BACKGROUND. Early detection of small volume prostate cancer (PCa) has led to the concept of focal therapy to treat in an organ-sparing manner. We evaluated trends in pathologic staging among patients with localized PCa undergoing radical prostatectomy (RP), defining the frequency of unilateral cancers during 1988-1995, 1996-2000 and 2001-2006. METHODS. Data were abstracted from the Duke Prostate Cancer Outcome database selecting 3,676 men with available pathology treated with RP. Based on surgical pathology, trends in as pathological T (pT) stage, pathological Gleason Score (pGS), and percent tumor involvement (PTI) were evaluated. RESULTS. pT2a increased from 2.8% of men undergoing RP in 1988-1995 to 13.0% during 2001-2006 (P < 0.0005).

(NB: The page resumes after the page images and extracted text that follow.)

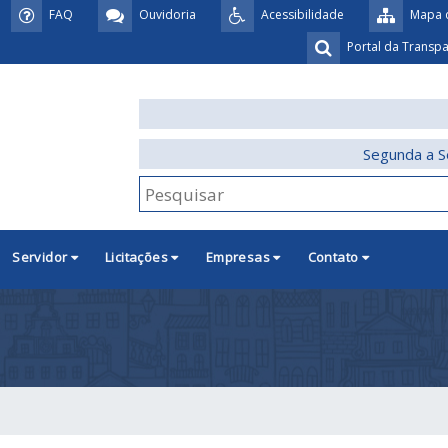
FAQ
Ouvidoria
Acessibilidade
Mapa d
Portal da Transp
Segunda a S
Servidor
Licitações
Empresas
Contato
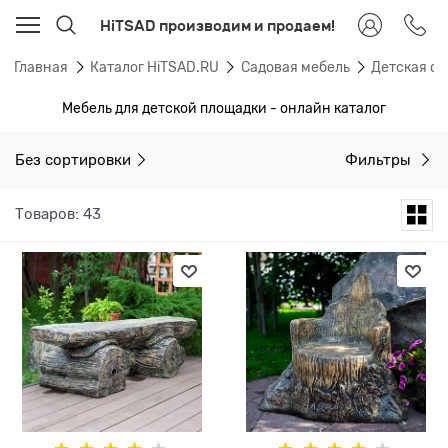
HiTSAD производим и продаем!
Главная
Каталог HiTSAD.RU
Садовая мебель
Детская са
Мебель для детской площадки - онлайн каталог
Без сортировки
Фильтры
Товаров: 43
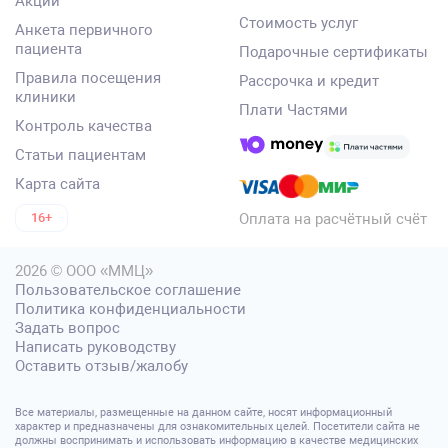
Акции
Стоимость услуг
Анкета первичного
пациента
Подарочные сертификаты
Правила посещения
Рассрочка и кредит
клиники
Плати Частями
Контроль качества
Статьи пациентам
Карта сайта
Оплата на расчётный счёт
16+
2026 © ООО «ММЦ»
Пользовательское соглашение
Политика конфиденциальности
Задать вопрос
Написать руководству
Оставить отзыв/жалобу
Все материалы, размещенные на данном сайте, носят информационный
характер и предназначены для ознакомительных целей. Посетители сайта не
должны воспринимать и использовать информацию в качестве медицинских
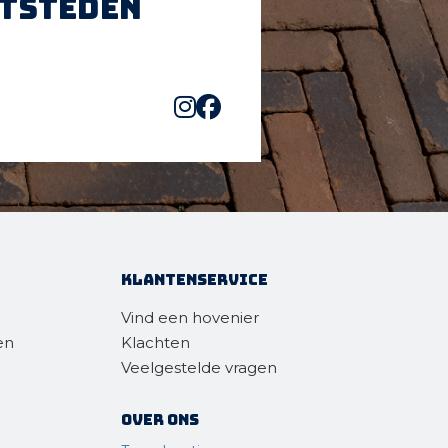
htsteden
Klantenservice
Vind een hovenier
en
Klachten
Veelgestelde vragen
Over ons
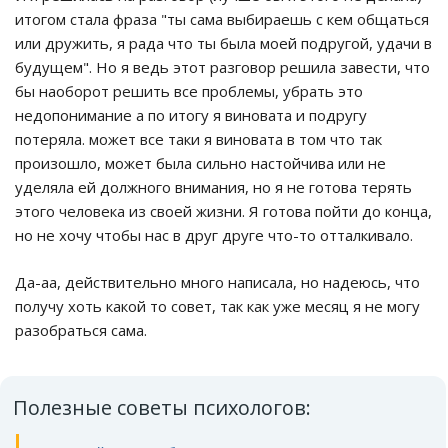
итогом стала фраза "ты сама выбираешь с кем общаться
или дружить, я рада что ты была моей подругой, удачи в
будущем". Но я ведь этот разговор решила завести, что
бы наоборот решить все проблемы, убрать это
недопонимание а по итогу я виновата и подругу
потеряла. может все таки я виновата в том что так
произошло, может была сильно настойчива или не
уделяла ей должного внимания, но я не готова терять
этого человека из своей жизни. Я готова пойти до конца,
но не хочу чтобы нас в друг друге что-то отталкивало.
Да-аа, действительно много написала, но надеюсь, что
получу хоть какой то совет, так как уже месяц я не могу
разобраться сама.
Полезные советы психологов:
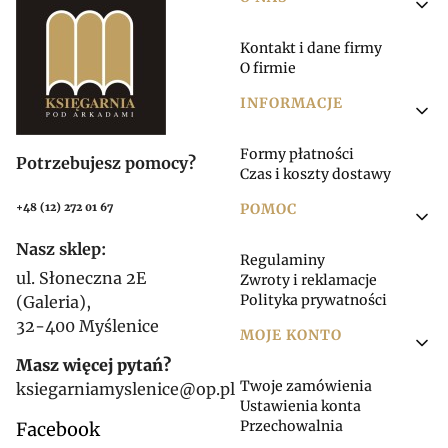
Linki w stopce
Kontakt i dane firmy
O firmie
INFORMACJE
Formy płatności
Potrzebujesz pomocy?
Czas i koszty dostawy
POMOC
+48 (12) 272 01 67
Nasz sklep:
Regulaminy
ul. Słoneczna 2E
Zwroty i reklamacje
Polityka prywatności
(Galeria),
32-400 Myślenice
MOJE KONTO
Masz więcej pytań?
Twoje zamówienia
ksiegarniamyslenice@op.pl
Ustawienia konta
Przechowalnia
Facebook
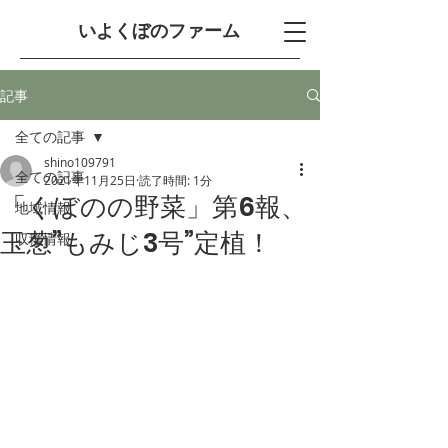
​いよくぼのファーム
記事
全ての記事
shino109791
全ての記事
2021年11月25日
読了時間: 1分
「くぼのの野菜」第6報、
地域情報
玉葱”もみじ3号”定植！
収穫情報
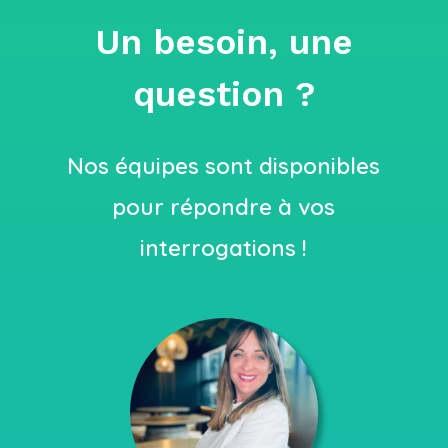
Un besoin, une
question ?
Nos équipes sont disponibles
pour répondre à vos
interrogations !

PTI analysis shifted towards low volume disease, e.g. PTI <= 5% increased from 10% during 1988-1995, to 37% in 2001-2006 (P < 0.005). Of all pT2a disease throughout 1988-2006, an increase in proportion of pT2a tumors from 10% during 1988-1995 to 69.4% during 2001-2006 was identified. Over three eras, pT2a had minimal (65% had PTI <= 5%) or small volume (14% had PTI 5.01-10.00) disease, and 59% were low grade (pGS <= 6). Using a Cox Hazard model, pT2a versus pT2b disease, surgical margins, PTI, and PSA statistically contributed to PSA disease-free survival in the contemporary era 2001-2006. CONCLUSIONS. The increasing prevalence Of unilateral pT2a/T2b PCa characterizes a growing proportion of men recently electing RP. These tumors are associated with lower PTI, pGS <= 7, and demonstrated better PSA-free survival in the 2001-2006 era. These low risk pathologic characteristics may allow for unilateral focal therapy in carefully selected patients.